+++ EXERCISE MATERIALS +++

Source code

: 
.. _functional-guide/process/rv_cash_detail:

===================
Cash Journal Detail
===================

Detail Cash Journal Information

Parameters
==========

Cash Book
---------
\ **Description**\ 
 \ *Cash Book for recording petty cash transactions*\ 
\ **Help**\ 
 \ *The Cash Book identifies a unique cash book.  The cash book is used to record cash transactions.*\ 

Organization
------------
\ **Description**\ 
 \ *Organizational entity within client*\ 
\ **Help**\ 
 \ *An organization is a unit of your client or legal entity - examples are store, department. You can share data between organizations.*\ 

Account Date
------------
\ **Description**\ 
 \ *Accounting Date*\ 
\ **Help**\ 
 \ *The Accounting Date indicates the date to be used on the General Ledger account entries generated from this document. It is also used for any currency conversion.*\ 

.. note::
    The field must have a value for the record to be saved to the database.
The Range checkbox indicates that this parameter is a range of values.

+++

### [ACTIVITY]
Repeat the records above exactly.

### [EXERCISE RESPONSE]
Source code

: 
.. _functional-guide/process/rv_cash_detail:

===================
Cash Journal Detail
===================

Detail Cash Journal Information

Parameters
==========

Cash Book
---------
\ **Description**\ 
 \ *Cash Book for recording petty cash transactions*\ 
\ **Help**\ 
 \ *The Cash Book identifies a unique cash book.  The cash book is used to record cash transactions.*\ 

Organization
------------
\ **Description**\ 
 \ *Organizational entity within client*\ 
\ **Help**\ 
 \ *An organization is a unit of your client or legal entity - examples are store, department. You can share data between organizations.*\ 

Account Date
------------
\ **Description**\ 
 \ *Accounting Date*\ 
\ **Help**\ 
 \ *The Accounting Date indicates the date to be used on the General Ledger account entries generated from this document. It is also used for any currency conversion.*\ 

.. note::
    The field must have a value for the record to be saved to the database.
The Range checkbox indicates that this parameter is a range of values.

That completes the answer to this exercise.